The landscape scenes viewed from windows in his Connecticut portraits frequently depicted an idyllic landscape or the sitter’s home. (Such scenes depict, outside of the scene’s windows, the neoclassical house inside of which the sitters are shown.) Once Earl began to saturate the Connecticut market, he sought portrait commissions in Massachusetts and Vermont. He ended his career painting many of the earliest views of the American landscape.
Ralph Earl distinguished himself for 25 years as a portrait and landscape painter of exceptional breadth and power. This lecture will demonstrate that his own life was emblematic of the struggle all Americans faced during the formative years of the young republic. The values held by the citizens of the new republic in the post-revolutionary period influenced Earl’s art and inspired a school of followers during his lifetime.
Elizabeth Kornhauser’s master’s degree in American Folk Culture is from the State University of New York at Cooperstown and her doctorate in American Studies is from Boston University. Her curatorial career began at the Smith College Art Museum. After becoming a curator for the Long Island (now Brooklyn) Historical Society in Brooklyn, NY, she organized the exhibition and catalogue: Brooklyn Before the Bridge, for the Brooklyn Museum.
Since 1983, Dr. Kornhauser has served the Wadsworth Atheneum in a progression of increasingly responsible curatorial positions. Her special exhibitions and major catalogues for the Wadsworth Atheneum include Neue Welt: Erfindung der Amerikanischen Malerie (New World: Discovering an American Art, 2007), an international project with the Bucerius Kunst Forum, Hamburg, Germany, which provides an international dialogue on the importance of the Hudson River School as the United States’ first national school of landscape art; Samuel Colt: Arms, Art, and Invention (2006); Marsden Hartley (2003); co-author of Hudson River School; Masterworks from the Wadsworth Atheneum Museum of Art (2003); Alfred Stieglitz, Georgia O’Keeffe & American Modernism (1999); New Worlds from Old: 19th-Century Australian & American Landscapes (1998); Joseph Cornell: Box Constructions and Collages (1997);
Thomas Cole: Landscape Into History (1994); and Ralph Earl: The Face of the Young Republic (1991). She has just completed the exhibition and catalogue: American Moderns on Paper: Masterworks from the Wadsworth Atheneum Museum of Art and is working on Andrew Wyeth: Looking Beyond.

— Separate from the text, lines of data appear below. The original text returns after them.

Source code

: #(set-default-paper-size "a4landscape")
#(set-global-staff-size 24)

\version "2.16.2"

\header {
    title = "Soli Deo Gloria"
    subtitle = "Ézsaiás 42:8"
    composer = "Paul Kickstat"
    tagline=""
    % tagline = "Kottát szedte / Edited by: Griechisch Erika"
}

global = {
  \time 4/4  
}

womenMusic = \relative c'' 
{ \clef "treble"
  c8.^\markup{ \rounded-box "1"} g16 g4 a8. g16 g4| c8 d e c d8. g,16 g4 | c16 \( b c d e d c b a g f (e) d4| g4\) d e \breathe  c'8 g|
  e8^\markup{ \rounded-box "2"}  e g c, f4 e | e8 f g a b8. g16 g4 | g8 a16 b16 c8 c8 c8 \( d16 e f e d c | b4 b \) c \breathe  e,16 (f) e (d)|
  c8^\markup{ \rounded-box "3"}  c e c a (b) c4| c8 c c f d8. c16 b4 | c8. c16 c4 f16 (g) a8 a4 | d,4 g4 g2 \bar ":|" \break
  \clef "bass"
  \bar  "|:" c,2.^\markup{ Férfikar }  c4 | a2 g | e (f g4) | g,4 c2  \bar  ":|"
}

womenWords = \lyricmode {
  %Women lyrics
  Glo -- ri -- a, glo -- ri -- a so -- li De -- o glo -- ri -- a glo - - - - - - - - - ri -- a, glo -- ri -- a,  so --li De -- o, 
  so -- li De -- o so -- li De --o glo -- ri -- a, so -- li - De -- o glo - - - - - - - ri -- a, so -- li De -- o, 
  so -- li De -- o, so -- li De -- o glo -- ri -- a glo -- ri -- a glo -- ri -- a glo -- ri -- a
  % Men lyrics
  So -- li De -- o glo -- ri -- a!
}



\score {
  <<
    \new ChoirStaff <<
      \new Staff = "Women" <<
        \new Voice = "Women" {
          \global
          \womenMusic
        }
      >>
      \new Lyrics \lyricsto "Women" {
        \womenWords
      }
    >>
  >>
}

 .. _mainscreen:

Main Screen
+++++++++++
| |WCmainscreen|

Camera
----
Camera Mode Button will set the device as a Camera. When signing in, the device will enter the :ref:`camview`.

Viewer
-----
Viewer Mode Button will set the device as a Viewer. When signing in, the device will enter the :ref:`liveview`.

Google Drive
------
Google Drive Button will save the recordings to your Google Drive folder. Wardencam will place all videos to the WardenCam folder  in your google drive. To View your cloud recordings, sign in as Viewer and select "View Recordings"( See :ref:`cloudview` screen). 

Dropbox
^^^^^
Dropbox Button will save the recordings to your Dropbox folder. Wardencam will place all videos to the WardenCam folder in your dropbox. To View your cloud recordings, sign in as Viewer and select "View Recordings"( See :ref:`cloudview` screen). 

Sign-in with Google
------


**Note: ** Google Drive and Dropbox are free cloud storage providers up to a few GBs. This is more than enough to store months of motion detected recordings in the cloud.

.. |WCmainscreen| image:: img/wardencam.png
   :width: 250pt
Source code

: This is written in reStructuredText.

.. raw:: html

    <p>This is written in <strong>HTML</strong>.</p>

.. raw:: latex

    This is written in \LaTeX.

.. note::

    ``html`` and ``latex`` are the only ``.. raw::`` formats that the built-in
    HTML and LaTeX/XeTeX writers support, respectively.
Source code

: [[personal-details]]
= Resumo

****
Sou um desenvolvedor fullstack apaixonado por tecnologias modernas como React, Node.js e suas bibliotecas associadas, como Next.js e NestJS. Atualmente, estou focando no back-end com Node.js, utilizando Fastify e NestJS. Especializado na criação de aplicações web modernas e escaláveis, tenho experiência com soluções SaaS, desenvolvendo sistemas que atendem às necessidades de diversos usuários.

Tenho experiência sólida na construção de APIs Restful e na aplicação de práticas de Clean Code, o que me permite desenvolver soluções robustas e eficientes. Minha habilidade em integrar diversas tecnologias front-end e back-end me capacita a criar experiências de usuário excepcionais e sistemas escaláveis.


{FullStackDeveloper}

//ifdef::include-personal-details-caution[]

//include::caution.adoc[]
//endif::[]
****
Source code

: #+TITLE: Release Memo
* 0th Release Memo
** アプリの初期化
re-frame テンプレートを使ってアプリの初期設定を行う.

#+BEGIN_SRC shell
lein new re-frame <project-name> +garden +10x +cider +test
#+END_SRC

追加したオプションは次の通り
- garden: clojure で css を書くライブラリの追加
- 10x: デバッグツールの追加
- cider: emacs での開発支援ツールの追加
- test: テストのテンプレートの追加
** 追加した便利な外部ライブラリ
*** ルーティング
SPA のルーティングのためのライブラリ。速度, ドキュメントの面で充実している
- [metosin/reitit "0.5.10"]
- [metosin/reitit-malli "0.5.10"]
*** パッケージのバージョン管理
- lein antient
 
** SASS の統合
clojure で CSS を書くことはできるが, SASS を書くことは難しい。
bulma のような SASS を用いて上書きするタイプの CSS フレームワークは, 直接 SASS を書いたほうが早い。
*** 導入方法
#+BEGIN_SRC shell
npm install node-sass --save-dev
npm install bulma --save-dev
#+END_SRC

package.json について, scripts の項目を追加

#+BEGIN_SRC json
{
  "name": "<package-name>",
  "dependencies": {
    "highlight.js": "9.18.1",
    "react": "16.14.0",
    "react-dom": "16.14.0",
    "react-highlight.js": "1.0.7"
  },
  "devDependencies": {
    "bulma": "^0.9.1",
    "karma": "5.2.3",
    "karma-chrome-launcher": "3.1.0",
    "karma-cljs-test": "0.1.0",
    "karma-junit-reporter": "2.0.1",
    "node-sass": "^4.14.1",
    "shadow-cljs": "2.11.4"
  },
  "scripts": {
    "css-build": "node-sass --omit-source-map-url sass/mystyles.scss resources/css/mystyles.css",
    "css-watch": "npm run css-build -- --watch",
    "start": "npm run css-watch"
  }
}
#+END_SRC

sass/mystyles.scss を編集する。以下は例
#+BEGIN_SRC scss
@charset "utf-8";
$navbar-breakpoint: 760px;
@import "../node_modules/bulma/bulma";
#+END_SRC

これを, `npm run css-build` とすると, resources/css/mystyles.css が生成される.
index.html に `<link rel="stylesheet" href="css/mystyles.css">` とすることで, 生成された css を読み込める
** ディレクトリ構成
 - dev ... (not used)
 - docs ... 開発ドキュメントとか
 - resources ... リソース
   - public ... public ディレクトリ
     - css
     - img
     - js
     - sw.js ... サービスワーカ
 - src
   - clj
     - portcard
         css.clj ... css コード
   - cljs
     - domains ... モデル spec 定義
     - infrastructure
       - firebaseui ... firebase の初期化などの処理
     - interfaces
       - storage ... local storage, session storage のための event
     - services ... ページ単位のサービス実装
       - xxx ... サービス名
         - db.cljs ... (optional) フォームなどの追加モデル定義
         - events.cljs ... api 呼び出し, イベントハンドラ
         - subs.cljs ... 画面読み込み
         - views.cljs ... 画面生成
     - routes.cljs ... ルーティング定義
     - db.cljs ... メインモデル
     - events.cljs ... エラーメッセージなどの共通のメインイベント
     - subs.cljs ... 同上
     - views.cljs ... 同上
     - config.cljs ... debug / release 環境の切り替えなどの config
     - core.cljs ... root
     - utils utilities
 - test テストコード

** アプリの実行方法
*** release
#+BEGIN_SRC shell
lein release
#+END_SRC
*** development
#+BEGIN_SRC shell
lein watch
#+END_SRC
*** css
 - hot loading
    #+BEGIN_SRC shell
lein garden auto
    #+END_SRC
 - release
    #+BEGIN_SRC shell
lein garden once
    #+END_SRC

Dr. Kornhauser was named Deputy Director of the Wadsworth Atheneum in 1999, and served as the museum’s Acting Director in 2000. During her tenure at the Wadsworth Atheneum, she has greatly enhanced the collections with major purchases and gifts of American art. Dr. Kornhauser has also taught courses in American art at Trinity College in Hartford.
Ralph Earl painted the face of the new republic. Bring your “faces” to the mini-exhibit: portraits, prints, photographs, a mold-blown face (such as George Washington) on a bottle, an applied face (such as a mythological deity press molded on a stoneware jug or jasperware medallion), a Southern face jug or a Victorian bust sculpted of marble.
Koret Auditorium, de Young Museum, Golden Gate Park, San Francisco. Enter from Level B1 of the parking garage; pedestrians enter from the concourse side of Hagiwara Tea Garden Drive and down the steps across the street from the museum’s main entrance.